Gribouillages Exquis stemmed from a desire to pair sound and painting that at a first glance seem worlds apart: Yet here, they reveal a surprising complementarity, especially through the instinctive creative processes shared by both artists. Like ragpickers collecting urban debris, Simon and Jérémy each develop an intuitive practice grounded in the accumulation of material. They compose through extraction, gathering scraps, collisions and residues from their immediate environment. These fragments are digested, condensed, and merged into a whole that is often chaotic yet consistently harmonious. Their methodology relies on serendipity, where process outweighs the outcome. A spontaneous form of composition, doubled with an addiction to the raw pleasure of making — what we jokingly called, the “first degree of graphic jouissance.” A kind of solitary exquisite corpse which, for the first time, Simon and Jérémy attempt together.

For the design of the exhibition booklet, I chose to echo the scenography of the exhibition and the way Simon’s paintings were hung: perpendicularly to the wall.
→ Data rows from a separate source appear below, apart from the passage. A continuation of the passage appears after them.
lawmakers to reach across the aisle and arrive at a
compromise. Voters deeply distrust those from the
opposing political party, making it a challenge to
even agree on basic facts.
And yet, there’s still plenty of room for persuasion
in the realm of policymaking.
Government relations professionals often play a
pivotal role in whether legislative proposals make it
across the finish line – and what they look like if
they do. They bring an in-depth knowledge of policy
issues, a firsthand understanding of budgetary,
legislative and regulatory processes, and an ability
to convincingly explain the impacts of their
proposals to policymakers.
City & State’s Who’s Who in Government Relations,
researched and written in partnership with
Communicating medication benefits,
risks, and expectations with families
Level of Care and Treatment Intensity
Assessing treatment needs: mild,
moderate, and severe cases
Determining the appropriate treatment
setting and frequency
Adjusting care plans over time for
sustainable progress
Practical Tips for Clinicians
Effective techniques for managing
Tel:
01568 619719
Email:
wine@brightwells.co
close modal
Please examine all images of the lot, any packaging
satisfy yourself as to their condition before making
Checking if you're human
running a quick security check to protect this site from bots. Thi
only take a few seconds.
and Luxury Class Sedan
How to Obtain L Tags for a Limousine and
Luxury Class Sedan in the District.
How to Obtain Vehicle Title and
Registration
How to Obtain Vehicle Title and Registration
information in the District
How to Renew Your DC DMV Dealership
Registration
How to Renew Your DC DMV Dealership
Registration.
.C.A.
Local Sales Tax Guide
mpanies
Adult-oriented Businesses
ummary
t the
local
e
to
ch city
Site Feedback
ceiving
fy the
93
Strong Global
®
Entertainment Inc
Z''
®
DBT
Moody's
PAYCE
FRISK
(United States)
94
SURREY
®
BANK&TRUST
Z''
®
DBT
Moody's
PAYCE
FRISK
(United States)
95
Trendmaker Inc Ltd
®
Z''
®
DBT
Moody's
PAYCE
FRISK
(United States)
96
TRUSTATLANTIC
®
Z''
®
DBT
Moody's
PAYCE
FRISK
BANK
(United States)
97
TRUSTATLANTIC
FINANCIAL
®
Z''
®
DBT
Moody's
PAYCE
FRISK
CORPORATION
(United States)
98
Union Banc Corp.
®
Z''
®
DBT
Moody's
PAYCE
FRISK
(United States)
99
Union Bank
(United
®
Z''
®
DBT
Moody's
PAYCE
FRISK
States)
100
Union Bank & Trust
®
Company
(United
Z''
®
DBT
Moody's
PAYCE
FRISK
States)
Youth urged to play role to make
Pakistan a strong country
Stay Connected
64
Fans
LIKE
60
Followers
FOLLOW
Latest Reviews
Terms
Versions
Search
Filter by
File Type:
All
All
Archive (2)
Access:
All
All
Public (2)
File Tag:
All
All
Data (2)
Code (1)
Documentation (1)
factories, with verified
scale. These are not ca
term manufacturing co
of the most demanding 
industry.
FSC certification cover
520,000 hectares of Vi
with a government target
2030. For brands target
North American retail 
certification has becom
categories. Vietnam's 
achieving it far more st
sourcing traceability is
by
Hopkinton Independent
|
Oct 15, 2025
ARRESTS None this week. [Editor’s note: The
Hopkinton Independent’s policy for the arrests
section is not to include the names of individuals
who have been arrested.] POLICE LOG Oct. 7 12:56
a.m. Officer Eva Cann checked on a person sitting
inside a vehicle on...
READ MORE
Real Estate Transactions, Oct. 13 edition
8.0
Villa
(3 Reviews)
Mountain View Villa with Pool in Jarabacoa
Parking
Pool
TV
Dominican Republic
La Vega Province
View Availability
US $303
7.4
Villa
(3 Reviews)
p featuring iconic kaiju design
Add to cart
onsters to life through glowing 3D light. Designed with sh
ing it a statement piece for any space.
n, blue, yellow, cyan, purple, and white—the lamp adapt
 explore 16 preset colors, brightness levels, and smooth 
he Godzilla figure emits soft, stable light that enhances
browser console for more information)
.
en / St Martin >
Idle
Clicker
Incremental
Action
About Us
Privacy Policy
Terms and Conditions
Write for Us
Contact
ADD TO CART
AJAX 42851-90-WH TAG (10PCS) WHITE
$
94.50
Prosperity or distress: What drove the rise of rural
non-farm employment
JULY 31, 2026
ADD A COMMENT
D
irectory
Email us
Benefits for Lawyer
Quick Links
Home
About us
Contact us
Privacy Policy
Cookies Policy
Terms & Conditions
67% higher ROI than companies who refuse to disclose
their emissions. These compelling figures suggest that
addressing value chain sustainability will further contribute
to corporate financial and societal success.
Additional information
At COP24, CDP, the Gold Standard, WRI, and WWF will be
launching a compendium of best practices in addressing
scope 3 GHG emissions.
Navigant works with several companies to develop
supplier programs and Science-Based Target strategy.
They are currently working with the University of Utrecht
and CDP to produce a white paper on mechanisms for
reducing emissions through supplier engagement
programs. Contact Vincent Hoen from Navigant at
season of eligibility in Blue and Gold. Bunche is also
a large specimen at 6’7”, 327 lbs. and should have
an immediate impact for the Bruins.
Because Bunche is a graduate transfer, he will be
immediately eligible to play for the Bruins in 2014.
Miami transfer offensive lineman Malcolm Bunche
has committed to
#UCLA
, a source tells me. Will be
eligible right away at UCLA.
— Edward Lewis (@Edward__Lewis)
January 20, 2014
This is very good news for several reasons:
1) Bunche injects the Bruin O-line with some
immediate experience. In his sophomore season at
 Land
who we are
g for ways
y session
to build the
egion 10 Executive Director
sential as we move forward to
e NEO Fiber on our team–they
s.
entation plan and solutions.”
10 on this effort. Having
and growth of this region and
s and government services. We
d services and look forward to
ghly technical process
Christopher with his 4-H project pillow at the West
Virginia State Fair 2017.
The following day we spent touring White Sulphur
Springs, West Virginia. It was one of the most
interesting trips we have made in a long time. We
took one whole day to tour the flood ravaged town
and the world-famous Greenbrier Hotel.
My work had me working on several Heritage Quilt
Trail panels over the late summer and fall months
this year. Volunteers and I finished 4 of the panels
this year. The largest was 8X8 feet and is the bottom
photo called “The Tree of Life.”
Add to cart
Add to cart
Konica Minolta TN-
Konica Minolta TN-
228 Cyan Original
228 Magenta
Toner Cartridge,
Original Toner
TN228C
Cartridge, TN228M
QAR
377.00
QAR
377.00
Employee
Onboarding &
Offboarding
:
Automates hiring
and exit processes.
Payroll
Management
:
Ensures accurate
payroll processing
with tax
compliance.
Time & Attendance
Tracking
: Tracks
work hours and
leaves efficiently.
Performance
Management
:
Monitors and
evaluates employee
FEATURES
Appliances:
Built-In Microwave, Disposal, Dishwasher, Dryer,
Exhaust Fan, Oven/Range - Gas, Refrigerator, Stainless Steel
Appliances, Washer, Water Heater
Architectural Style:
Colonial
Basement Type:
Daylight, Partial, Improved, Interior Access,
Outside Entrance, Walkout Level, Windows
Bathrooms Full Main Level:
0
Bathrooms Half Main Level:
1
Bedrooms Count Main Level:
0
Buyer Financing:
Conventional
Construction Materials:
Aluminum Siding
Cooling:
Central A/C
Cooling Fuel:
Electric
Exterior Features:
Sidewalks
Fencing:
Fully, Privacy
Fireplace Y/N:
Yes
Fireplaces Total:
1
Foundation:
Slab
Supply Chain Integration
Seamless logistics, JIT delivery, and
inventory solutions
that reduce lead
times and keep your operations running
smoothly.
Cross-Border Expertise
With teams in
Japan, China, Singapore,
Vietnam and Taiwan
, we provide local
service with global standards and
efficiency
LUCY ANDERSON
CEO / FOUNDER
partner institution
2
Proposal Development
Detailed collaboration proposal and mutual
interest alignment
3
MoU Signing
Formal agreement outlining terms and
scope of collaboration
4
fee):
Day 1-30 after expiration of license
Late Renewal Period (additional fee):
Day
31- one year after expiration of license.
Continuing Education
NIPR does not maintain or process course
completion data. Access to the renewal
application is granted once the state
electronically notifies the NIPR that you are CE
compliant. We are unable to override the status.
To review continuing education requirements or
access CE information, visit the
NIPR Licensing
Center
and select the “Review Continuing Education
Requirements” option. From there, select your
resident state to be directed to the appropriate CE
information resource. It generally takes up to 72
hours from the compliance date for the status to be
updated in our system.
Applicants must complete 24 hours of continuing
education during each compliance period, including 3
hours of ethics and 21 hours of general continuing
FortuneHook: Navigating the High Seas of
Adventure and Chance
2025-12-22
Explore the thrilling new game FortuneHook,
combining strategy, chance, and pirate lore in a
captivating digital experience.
To do so, I chose to separate each piece of content onto a sheet of paper (A3 cut into 4) and stack them on top of one another. The elongated format of these paper strips also references the lengthwise architecture of the VM Galerie. At the back of the pile of sheets, a piece of grey cardboard provides rigidity, and an elastic band serves as the binding. To echo Simon and Jeremy’s free and spontaneous practice, I established a simple and systematic typographic principle, set in Helvetica. This straightforward structure leaves room for manual airbrush interventions made by Simon, prior to the cutting of the A3 sheets. In this way, each exhibition booklet is unique, featuring original drawings.

The exhibition follows the same principle of interplay. The polyphonic installation acts as an extension of the paintings: a translation of the graphic gesture, adding an extra layer, and making its abstraction more legible. In return, the painting grounds the sound, giving it density, weight, even a face. It creates an elliptical dynamic, a constant rebound between the sonic and the visual, where loops collide endlessly. In this sense, the scenography operates as a whole. The transverse canvases, transplanted with transducers, animate at their contact. They shed their static object-to-be-looked-at attitude and shift into hybrid creatures — macroscopic gargoyles with a sarcastic grin, watching the viewer from their roped up perch. The result is a solemn yet uncertain atmosphere, a sour-ish inside joke that the soundscape amplifies, disrupts, and soothes through its fragmented acousmatic symphony.